Friday, October 11, 2013

The Ivory Tower Speaks

Well, well, well, Paul Krugman finally admits that failure to raise the debt ceiling and default on national debt are not synonymous. Not that I actually care. That’s all a “sounding brass” kind of noise, and in the long run the debt ceiling is going to be raised. We all know that. It just points out the idiocy of the conversation.

In a post yesterday he posits a theory in which failure to raise the debt ceiling would not automatically and inevitably cause default on debt and result in a world wide economic Armageddon, supposing that when the ceiling is reached, “Treasury manages to engage in ‘prioritization’ -- paying interest on bonds, so that all the burden falls on other kinds of spending.”

He then says that doing so would require balancing the budget, an act that would be fully as disastrous as defaulting on the national debt, leading to “a Great Recession-sized event.” Well, it was fun while it lasted, but we all knew the dean of the Princeton Ivory Tower would never go along with a cessation of borrowing, and of course he has charts.

He points out that the “cash-flow deficit is a bit more than 4 percent of GDP,” because nothing ever matters except in the degree to which it is a percentage of GDP. I’m surprised he doesn’t relate greenhouse gasses to GDP. “Carbon dioxide is dangerously close to 4% of GDP, so we need to run our cars on gold dust.”

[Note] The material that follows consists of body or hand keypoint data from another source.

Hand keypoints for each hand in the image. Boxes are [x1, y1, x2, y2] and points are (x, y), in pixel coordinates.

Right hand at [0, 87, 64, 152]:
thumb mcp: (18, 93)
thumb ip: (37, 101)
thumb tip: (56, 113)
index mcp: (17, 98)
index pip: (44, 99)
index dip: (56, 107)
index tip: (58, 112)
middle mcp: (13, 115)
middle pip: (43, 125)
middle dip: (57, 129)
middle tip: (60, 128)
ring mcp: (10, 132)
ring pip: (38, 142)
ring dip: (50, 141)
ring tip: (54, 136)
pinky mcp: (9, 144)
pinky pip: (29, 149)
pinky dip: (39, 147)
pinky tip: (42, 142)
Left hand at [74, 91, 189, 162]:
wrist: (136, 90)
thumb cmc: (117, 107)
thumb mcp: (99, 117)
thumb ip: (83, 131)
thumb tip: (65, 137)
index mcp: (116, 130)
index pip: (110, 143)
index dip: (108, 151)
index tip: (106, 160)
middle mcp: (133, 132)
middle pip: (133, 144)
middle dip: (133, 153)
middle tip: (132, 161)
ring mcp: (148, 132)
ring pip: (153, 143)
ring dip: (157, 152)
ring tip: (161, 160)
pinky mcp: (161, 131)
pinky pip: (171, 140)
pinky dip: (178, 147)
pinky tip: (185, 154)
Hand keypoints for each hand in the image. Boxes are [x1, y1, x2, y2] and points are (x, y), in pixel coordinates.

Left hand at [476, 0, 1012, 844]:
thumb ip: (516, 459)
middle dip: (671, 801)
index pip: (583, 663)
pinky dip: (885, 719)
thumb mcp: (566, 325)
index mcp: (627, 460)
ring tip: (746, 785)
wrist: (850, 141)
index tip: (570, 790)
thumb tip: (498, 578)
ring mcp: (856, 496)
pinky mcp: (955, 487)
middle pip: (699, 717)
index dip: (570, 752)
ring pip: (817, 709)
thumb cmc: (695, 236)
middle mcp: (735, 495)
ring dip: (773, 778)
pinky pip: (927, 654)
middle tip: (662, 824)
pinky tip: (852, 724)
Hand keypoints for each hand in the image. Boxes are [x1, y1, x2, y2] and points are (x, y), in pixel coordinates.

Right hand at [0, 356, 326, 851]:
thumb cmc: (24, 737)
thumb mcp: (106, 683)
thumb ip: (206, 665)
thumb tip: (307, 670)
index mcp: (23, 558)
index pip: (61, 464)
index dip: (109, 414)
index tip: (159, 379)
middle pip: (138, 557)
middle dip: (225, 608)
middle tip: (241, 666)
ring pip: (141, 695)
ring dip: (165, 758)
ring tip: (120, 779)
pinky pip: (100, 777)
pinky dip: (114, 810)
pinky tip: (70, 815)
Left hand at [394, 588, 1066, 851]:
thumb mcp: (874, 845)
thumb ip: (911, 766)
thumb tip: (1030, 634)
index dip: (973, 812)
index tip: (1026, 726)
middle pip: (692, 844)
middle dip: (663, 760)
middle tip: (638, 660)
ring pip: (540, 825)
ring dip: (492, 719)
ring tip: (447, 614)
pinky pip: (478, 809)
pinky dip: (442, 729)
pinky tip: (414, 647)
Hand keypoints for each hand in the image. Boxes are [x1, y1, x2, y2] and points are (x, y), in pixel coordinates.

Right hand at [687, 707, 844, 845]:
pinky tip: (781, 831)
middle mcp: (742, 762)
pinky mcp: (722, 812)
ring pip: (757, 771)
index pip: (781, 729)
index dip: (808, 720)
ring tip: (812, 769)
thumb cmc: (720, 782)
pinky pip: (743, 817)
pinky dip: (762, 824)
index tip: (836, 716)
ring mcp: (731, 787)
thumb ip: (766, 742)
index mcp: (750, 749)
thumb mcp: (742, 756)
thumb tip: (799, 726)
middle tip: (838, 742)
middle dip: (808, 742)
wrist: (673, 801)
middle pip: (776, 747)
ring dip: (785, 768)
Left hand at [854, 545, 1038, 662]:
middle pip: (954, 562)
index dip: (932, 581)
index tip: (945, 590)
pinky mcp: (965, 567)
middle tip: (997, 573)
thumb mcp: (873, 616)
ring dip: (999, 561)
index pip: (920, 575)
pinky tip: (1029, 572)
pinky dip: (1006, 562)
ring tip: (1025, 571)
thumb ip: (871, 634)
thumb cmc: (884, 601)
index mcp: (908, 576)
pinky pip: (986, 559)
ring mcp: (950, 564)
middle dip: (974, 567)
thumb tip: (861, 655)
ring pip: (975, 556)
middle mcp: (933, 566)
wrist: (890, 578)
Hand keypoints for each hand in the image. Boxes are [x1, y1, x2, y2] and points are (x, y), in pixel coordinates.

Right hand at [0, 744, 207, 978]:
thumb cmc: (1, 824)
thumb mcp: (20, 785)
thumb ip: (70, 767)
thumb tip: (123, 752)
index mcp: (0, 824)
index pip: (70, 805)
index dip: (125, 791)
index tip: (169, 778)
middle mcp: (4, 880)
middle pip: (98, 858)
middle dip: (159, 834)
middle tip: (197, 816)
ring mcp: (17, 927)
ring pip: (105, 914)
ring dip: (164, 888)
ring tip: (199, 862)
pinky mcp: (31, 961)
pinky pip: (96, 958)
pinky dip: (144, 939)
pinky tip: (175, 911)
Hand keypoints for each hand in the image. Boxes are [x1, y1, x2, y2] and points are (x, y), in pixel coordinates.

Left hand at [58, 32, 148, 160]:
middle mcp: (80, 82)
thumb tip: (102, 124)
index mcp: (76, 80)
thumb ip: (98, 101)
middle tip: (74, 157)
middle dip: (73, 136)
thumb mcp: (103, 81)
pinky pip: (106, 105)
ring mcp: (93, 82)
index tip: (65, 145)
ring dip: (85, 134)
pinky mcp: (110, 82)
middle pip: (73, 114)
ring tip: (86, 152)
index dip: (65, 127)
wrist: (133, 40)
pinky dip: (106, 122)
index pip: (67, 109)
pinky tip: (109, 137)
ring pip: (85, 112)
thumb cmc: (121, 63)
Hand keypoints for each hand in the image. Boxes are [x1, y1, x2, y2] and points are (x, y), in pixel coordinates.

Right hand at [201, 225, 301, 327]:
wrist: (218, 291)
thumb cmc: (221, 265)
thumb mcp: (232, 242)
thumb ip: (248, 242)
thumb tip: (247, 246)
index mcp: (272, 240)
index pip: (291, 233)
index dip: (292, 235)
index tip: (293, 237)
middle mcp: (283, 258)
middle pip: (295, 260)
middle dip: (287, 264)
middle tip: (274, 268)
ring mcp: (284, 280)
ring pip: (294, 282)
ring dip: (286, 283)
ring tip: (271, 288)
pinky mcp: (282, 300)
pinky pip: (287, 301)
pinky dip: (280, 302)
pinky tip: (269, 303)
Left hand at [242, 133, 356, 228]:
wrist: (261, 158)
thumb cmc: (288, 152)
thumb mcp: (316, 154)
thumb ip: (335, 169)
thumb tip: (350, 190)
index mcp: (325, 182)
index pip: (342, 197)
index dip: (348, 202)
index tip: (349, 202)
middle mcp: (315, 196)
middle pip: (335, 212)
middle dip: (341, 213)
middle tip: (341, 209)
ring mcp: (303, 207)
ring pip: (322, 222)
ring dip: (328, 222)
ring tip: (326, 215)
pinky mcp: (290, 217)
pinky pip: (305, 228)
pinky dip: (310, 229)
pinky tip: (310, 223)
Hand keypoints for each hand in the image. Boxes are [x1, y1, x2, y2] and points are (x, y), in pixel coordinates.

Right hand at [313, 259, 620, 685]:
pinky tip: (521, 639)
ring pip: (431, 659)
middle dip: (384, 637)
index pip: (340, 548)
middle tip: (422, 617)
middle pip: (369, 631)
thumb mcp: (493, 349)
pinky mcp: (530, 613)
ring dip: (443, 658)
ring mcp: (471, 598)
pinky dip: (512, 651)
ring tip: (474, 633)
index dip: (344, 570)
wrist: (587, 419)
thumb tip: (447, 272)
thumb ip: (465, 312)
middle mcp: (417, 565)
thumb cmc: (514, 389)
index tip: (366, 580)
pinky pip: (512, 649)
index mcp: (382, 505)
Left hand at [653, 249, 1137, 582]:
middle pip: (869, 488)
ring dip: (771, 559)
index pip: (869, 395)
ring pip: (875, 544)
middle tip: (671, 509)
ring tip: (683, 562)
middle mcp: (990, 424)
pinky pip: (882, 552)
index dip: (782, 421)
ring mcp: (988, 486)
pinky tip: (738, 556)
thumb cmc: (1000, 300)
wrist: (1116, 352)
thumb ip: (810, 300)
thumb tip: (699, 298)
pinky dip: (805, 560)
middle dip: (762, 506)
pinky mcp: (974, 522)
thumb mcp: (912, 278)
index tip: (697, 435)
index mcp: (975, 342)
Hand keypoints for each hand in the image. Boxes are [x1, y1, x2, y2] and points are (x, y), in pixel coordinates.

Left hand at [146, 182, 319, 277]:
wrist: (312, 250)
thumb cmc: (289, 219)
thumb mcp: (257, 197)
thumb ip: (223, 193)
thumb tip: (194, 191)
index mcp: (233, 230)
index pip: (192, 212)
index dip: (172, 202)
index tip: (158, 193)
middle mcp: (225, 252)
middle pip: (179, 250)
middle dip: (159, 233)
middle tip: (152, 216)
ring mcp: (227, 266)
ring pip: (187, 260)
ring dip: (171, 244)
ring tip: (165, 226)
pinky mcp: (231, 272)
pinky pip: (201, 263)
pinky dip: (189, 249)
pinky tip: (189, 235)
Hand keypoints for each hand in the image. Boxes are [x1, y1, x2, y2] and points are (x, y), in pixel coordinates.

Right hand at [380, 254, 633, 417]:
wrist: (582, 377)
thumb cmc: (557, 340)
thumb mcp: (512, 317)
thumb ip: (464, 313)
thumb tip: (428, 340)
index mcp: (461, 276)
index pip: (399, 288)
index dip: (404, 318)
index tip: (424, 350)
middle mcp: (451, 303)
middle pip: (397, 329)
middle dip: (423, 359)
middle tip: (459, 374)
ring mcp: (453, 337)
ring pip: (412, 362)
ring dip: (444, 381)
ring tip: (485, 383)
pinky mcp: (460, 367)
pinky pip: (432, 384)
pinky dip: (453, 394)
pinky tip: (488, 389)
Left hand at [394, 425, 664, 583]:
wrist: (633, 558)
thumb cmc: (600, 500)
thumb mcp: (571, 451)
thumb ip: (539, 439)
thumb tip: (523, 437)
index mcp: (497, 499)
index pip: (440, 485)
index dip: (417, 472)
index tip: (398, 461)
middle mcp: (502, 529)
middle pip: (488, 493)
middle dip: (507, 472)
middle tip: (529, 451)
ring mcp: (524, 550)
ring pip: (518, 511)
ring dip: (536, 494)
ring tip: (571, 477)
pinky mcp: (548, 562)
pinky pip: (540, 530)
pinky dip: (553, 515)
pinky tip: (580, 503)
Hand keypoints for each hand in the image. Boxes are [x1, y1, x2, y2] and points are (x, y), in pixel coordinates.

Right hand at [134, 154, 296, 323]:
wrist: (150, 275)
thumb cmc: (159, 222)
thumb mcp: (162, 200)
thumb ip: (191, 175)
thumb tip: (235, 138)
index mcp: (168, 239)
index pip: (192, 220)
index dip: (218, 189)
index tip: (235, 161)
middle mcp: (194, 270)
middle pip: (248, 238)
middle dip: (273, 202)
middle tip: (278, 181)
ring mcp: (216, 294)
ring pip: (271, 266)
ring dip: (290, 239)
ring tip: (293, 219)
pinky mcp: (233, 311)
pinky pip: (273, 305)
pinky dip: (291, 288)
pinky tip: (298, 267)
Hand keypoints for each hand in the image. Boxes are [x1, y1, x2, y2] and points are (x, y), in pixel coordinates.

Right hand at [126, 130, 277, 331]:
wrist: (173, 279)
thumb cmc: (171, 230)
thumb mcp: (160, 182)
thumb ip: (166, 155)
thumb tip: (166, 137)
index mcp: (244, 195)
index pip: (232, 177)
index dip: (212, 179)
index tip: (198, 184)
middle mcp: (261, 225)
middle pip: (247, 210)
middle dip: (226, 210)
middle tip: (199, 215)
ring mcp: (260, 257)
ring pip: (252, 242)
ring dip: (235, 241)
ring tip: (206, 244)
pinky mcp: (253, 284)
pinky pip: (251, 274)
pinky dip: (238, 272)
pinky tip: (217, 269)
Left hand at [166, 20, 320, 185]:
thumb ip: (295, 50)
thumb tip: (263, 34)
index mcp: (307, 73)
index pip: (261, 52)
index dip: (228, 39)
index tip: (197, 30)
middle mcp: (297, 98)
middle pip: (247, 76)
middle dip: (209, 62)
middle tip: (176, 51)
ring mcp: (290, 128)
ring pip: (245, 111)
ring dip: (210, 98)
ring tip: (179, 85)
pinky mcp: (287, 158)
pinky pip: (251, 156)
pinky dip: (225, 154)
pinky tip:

There is the rather scary fact, as he points out, that the government’s deficit spending is 4% of a GDP which is growing at only 2% per year. So there is a certain amount of national self delusion in this “economic recovery” we are in, because if you take away that 4% which is simply the expenditure of borrowed money, then our economy actually has a negative 2% growth rate. That most certainly is not recovery.

1 comment:

  1. I just want to know what is the heck is wrong with having a balanced budget? An economist saying a balanced budget is bad? WTF? okay,maybe deficit spending in necessary in times of economic shutdown or national emergency, but certainly not all the F*ing time.